| dc.description.abstract | Buildings are responsible for a total of 40% energy consumption and cause 32% of total carbon emissions in the European Union. The emissions caused by the building sector are partly responsible for the increasing global temperature over the last decades. A reduction of emissions related to buildings has the potential to mitigate climate change. Historical buildings play an important role and should be included to reach this goal.
The aim of this study is to identify retrofitting measures which are the most optimal within the frame of carbon emissions and economic concerns by taking into account the impact on the heritage value of a historical building. For this purpose, an energy building simulation was conducted as a case study for a historical building in Utrecht the Netherlands. First a literature review was executed to determine which retrofits are the most appropriate to conserve the inherent value of a building in the Netherlands. The outcome shows that a variety of options are able to preserve the building’s character. The best options for the case study were interior insulation for walls, roofs and floors, replacement of the lighting system, the application of a groundwater or ground heat pump, photovoltaics, and construction overhauls.

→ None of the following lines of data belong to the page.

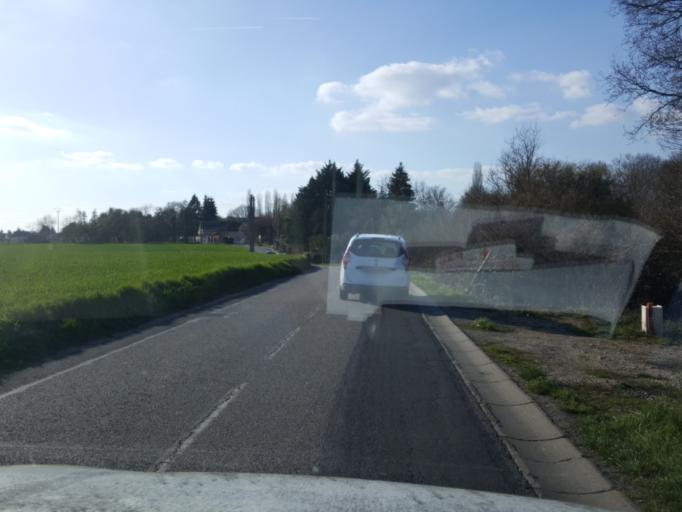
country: FR
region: Ile-de-France
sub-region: Departement des Yvelines
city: Gazeran
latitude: 48.6282
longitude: 1.7856
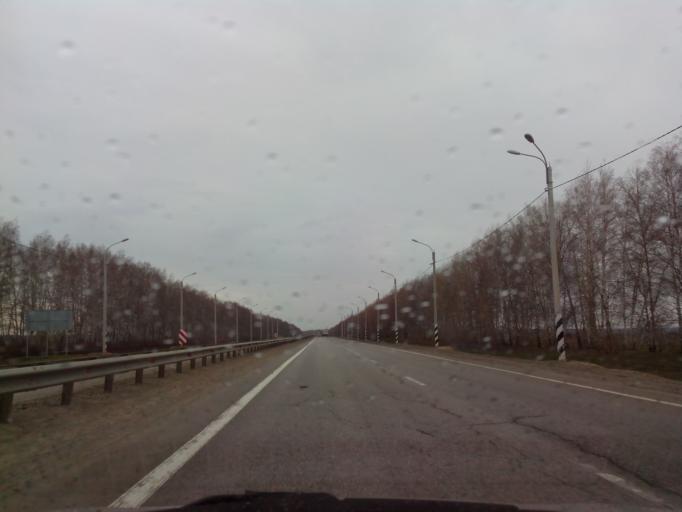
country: RU
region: Tambov
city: Selezni
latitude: 52.7611
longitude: 41.1298
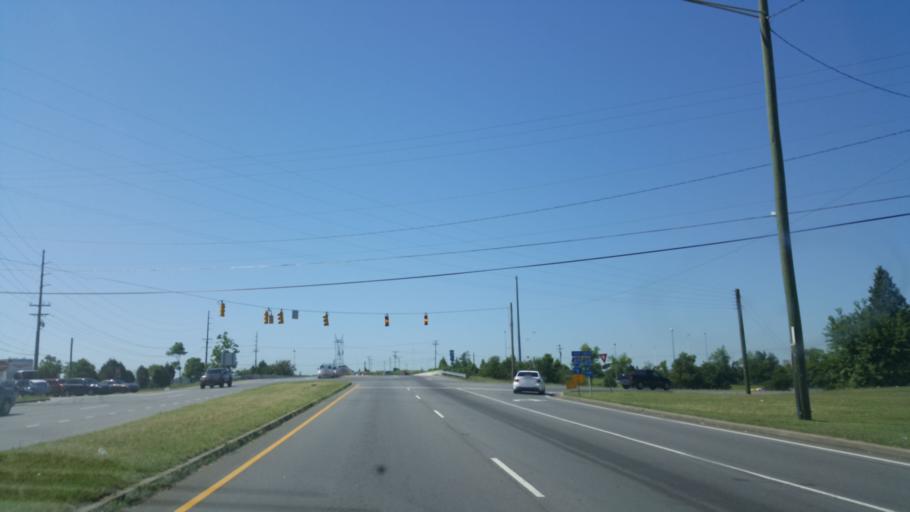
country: US
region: Tennessee
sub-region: Davidson County
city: Lakewood
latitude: 36.1428
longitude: -86.6667
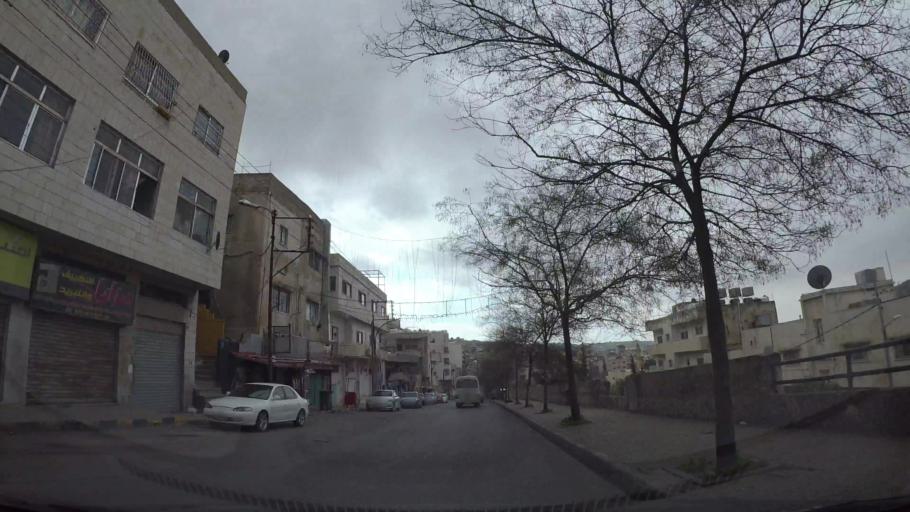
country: JO
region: Amman
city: Wadi as Sir
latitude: 31.9512
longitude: 35.8193
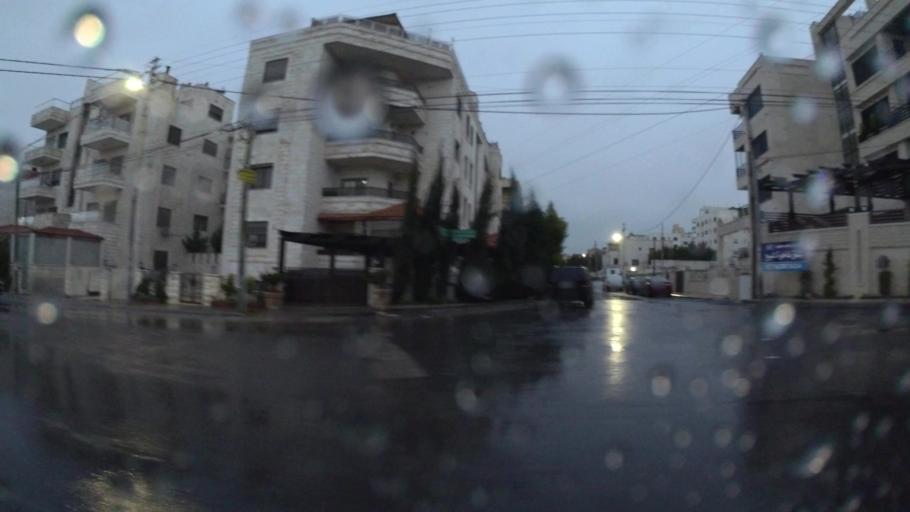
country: JO
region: Amman
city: Umm as Summaq
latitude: 31.9024
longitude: 35.8618
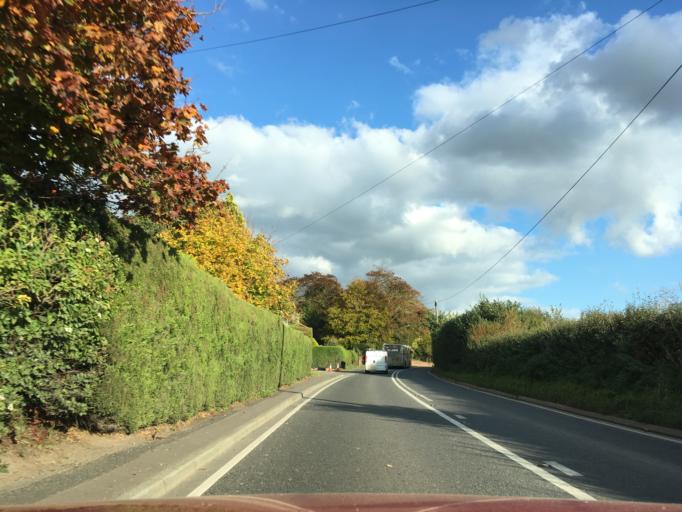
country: GB
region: England
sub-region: Herefordshire
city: Credenhill
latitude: 52.0727
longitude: -2.7860
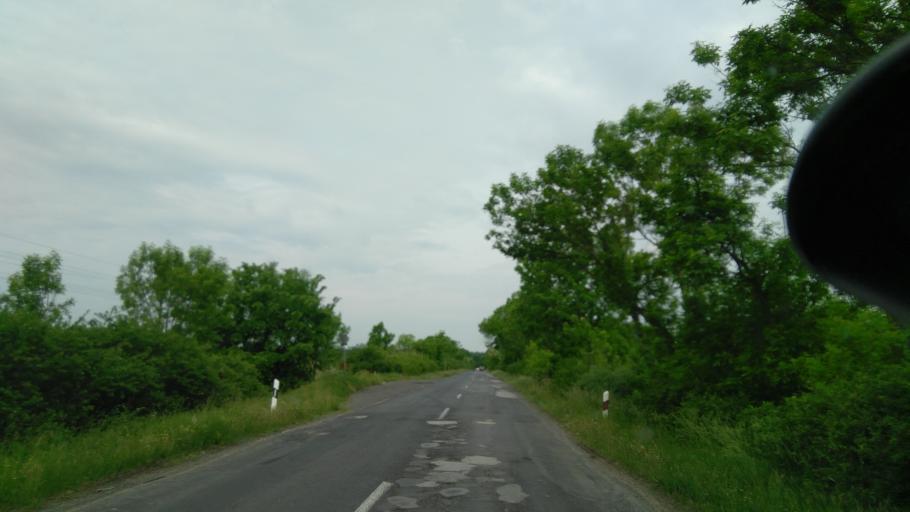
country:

The next step was to test the previously identified options. Data concerning building envelope, technical installations and building schedules was collected to determine the energy demand for heating, cooling, and electricity. The total annual energy demand of the old train workshop is 2454 GJ. After the initial simulation as the base case, several measures and packaged measures were tested to conclude which carbon conservation techniques are the most effective. Each simulation is followed by a cost analysis to show the simple payback period, the costs per unit of conserved carbon and a sensitivity analysis with regards to important parameters. The results showed a great potential for several retrofitting measures. The individual measures with the best outcomes were roof insulation, LED lighting, groundwater heat pump, and photovoltaics. The percentages of potential carbon conservation were 11.61%, 15.84%, 28.46%, and 48.53% respectively. An assemblage of the aforementioned individual measures to a retrofitting package can lower the energy demand by 85.50% and the emitted carbon emissions by 68.65%. The total investment costs of the package are € 360831 with a simple payback period of 7.37 years. The related cost per conserved carbon calculation reveals a cost-effective result. | |